§ **What to work on**
Exact repetition is required: output every record in full.

(Document structure recognition data)
++++++++++++++++++++
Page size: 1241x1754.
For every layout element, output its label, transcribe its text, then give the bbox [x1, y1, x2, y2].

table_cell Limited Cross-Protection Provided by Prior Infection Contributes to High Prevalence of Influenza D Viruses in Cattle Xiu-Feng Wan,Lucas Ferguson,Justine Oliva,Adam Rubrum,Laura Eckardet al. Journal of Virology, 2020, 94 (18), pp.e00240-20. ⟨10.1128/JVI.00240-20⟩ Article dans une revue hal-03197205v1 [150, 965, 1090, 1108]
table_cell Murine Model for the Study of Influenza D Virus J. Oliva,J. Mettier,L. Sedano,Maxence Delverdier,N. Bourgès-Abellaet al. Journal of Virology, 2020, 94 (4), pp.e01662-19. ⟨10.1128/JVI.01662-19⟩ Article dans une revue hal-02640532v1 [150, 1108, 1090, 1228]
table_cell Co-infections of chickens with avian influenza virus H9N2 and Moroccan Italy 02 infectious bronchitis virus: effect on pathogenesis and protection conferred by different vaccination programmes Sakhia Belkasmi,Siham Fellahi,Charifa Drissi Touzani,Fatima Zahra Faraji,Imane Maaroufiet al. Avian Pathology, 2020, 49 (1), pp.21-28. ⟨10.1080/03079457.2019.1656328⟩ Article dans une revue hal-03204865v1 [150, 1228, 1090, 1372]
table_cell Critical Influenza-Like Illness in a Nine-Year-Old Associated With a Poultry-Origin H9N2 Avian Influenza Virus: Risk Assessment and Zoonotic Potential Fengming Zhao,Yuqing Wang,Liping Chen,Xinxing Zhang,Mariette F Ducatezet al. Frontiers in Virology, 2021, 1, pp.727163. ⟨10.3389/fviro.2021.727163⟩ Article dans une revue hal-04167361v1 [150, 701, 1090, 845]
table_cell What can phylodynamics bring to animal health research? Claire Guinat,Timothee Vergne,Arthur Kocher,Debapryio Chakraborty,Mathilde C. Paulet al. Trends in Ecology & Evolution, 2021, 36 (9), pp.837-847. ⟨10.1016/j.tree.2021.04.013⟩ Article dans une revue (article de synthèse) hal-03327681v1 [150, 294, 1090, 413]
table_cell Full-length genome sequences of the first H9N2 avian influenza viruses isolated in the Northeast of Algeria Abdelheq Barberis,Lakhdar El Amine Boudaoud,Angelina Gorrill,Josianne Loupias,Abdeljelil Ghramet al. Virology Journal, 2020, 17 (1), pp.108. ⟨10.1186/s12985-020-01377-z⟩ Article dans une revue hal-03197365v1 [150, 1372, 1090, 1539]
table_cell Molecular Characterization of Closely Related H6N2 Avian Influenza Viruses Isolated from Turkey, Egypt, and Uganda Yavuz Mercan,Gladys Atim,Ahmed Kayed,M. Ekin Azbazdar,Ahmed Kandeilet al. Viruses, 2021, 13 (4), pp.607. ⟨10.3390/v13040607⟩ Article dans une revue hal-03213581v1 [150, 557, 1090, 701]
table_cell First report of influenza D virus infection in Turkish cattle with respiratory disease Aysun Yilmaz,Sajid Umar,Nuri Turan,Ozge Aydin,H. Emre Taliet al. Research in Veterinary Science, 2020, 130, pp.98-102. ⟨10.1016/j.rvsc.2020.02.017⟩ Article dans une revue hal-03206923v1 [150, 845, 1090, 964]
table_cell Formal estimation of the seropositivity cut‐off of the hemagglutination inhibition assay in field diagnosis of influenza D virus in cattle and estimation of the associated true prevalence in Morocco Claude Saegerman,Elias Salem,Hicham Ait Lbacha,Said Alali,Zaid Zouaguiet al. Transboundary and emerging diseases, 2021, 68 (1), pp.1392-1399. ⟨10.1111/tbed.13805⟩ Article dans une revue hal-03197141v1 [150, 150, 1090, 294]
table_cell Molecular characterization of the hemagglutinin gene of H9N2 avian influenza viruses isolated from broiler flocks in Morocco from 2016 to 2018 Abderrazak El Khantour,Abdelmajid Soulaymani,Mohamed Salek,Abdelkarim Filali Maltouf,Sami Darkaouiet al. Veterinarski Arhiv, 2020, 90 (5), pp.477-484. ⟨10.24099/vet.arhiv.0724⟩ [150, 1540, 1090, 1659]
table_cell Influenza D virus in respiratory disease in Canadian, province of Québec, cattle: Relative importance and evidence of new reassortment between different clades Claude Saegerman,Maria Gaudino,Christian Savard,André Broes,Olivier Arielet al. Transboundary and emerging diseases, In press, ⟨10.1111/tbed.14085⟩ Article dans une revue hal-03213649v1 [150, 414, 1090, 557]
++++++++++++++++++++
§ **Result of the task**
Page size: 1241x1754.
For every layout element, output its label, transcribe its text, then give the bbox [x1, y1, x2, y2].

table_cell Limited Cross-Protection Provided by Prior Infection Contributes to High Prevalence of Influenza D Viruses in Cattle Xiu-Feng Wan,Lucas Ferguson,Justine Oliva,Adam Rubrum,Laura Eckardet al. Journal of Virology, 2020, 94 (18), pp.e00240-20. ⟨10.1128/JVI.00240-20⟩ Article dans une revue hal-03197205v1 [150, 965, 1090, 1108]
table_cell Murine Model for the Study of Influenza D Virus J. Oliva,J. Mettier,L. Sedano,Maxence Delverdier,N. Bourgès-Abellaet al. Journal of Virology, 2020, 94 (4), pp.e01662-19. ⟨10.1128/JVI.01662-19⟩ Article dans une revue hal-02640532v1 [150, 1108, 1090, 1228]
table_cell Co-infections of chickens with avian influenza virus H9N2 and Moroccan Italy 02 infectious bronchitis virus: effect on pathogenesis and protection conferred by different vaccination programmes Sakhia Belkasmi,Siham Fellahi,Charifa Drissi Touzani,Fatima Zahra Faraji,Imane Maaroufiet al. Avian Pathology, 2020, 49 (1), pp.21-28. ⟨10.1080/03079457.2019.1656328⟩ Article dans une revue hal-03204865v1 [150, 1228, 1090, 1372]
table_cell Critical Influenza-Like Illness in a Nine-Year-Old Associated With a Poultry-Origin H9N2 Avian Influenza Virus: Risk Assessment and Zoonotic Potential Fengming Zhao,Yuqing Wang,Liping Chen,Xinxing Zhang,Mariette F Ducatezet al. Frontiers in Virology, 2021, 1, pp.727163. ⟨10.3389/fviro.2021.727163⟩ Article dans une revue hal-04167361v1 [150, 701, 1090, 845]
table_cell What can phylodynamics bring to animal health research? Claire Guinat,Timothee Vergne,Arthur Kocher,Debapryio Chakraborty,Mathilde C. Paulet al. Trends in Ecology & Evolution, 2021, 36 (9), pp.837-847. ⟨10.1016/j.tree.2021.04.013⟩ Article dans une revue (article de synthèse) hal-03327681v1 [150, 294, 1090, 413]
table_cell Full-length genome sequences of the first H9N2 avian influenza viruses isolated in the Northeast of Algeria Abdelheq Barberis,Lakhdar El Amine Boudaoud,Angelina Gorrill,Josianne Loupias,Abdeljelil Ghramet al. Virology Journal, 2020, 17 (1), pp.108. ⟨10.1186/s12985-020-01377-z⟩ Article dans une revue hal-03197365v1 [150, 1372, 1090, 1539]
table_cell Molecular Characterization of Closely Related H6N2 Avian Influenza Viruses Isolated from Turkey, Egypt, and Uganda Yavuz Mercan,Gladys Atim,Ahmed Kayed,M. Ekin Azbazdar,Ahmed Kandeilet al. Viruses, 2021, 13 (4), pp.607. ⟨10.3390/v13040607⟩ Article dans une revue hal-03213581v1 [150, 557, 1090, 701]
table_cell First report of influenza D virus infection in Turkish cattle with respiratory disease Aysun Yilmaz,Sajid Umar,Nuri Turan,Ozge Aydin,H. Emre Taliet al. Research in Veterinary Science, 2020, 130, pp.98-102. ⟨10.1016/j.rvsc.2020.02.017⟩ Article dans une revue hal-03206923v1 [150, 845, 1090, 964]
table_cell Formal estimation of the seropositivity cut‐off of the hemagglutination inhibition assay in field diagnosis of influenza D virus in cattle and estimation of the associated true prevalence in Morocco Claude Saegerman,Elias Salem,Hicham Ait Lbacha,Said Alali,Zaid Zouaguiet al. Transboundary and emerging diseases, 2021, 68 (1), pp.1392-1399. ⟨10.1111/tbed.13805⟩ Article dans une revue hal-03197141v1 [150, 150, 1090, 294]
table_cell Molecular characterization of the hemagglutinin gene of H9N2 avian influenza viruses isolated from broiler flocks in Morocco from 2016 to 2018 Abderrazak El Khantour,Abdelmajid Soulaymani,Mohamed Salek,Abdelkarim Filali Maltouf,Sami Darkaouiet al. Veterinarski Arhiv, 2020, 90 (5), pp.477-484. ⟨10.24099/vet.arhiv.0724⟩ [150, 1540, 1090, 1659]
table_cell Influenza D virus in respiratory disease in Canadian, province of Québec, cattle: Relative importance and evidence of new reassortment between different clades Claude Saegerman,Maria Gaudino,Christian Savard,André Broes,Olivier Arielet al. Transboundary and emerging diseases, In press, ⟨10.1111/tbed.14085⟩ Article dans une revue hal-03213649v1 [150, 414, 1090, 557]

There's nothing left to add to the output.